Sounds cute, but you don’t even need graphs to sense that this doesnt necessarily work. A region which is dry because it is next to an adjacent cold area, will tend to get wetter if the adjacent cold area heats up, because the cold area is no longer as cold. So a warmer world, for these areas, will tend to make these dry areas wetter.
An example is the Sahara, it is well known to be wetter when the world was warmer in the Holocene, probably for the same sort of reasons as above; when adjacent Europe/Atlantic is colder, the Sahara is drier.
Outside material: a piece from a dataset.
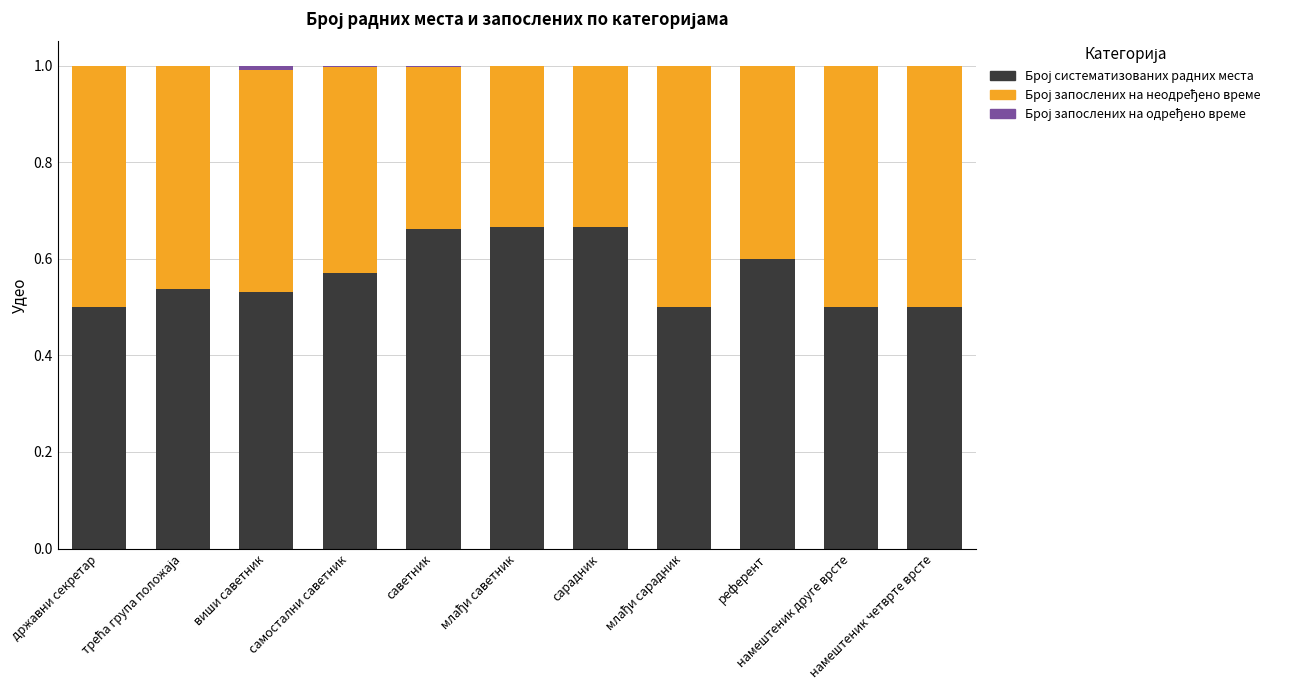

Between млађи саветник and намештеник друге врсте, which is larger?

млађи саветник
The Amazon is also drier when colder, as in the Ice Ages.
Another example is the continental west coasts, which are dry because of the cold currents next to them, when this cold water heats up, they tend to get wetter-which is happening in the NW of Australia (but not in the SW of Australia, curiously).

dalyplanet
May 13, 2012 12:49 am

Thank you Willis Eschenbach for another beautiful exposition of ARGO data. And the thought provoking article. I also want to thank you for the amazing discussion produced from your Bern Model article. My understanding of the CO2 cycle puzzle was greatly enhanced. Thank you to all the great posters rgbatduke particularly but all. I really learned a lot, completely new conceptualization of the process by the descriptive words of rocket science and for simplicity, diagrams.
Only on WUWT !

May 13, 2012 1:17 am

Willis
I love your deconstructing work. Is there any way you can set it all on a more complete historical and objective basis, I mean, something like:
Nature etc major climate publications….. xxx
Same publications deconstructed by Willis here …. yyy
Same publications deconstructed by others here …. zzz
Roots of studies in alarmist statements… jjj
Conclusions for Science…… kkkkk
– well, written-up in a way that is a bit more, what is it, nuanced than that! Perhaps even a book. You know I still dispute your conclusions re some of the radically new material that challenges long-accepted physics and maths. But these deconstructions of yours, where standard methods and standard accepted laws of science are used, or rather, as you show, abused, and commonsense and patterned complexity are neglected in favour of shocking conclusions to trivial studies, are IMHO really important.

May 13, 2012 1:40 am

Willis, re evaporation – you may have seen the paper by Roderick et al in Geograpical Compass 2009 http://biology.anu.edu.au/CMS/FileUploads/file/Farquhar/271RodericketalPanreviewIGeogCompass2009_000.pdf
It shows pan evaporation reducing over the last 50 years contrary to expectations. I think Roderick was side lined at ANU as a result.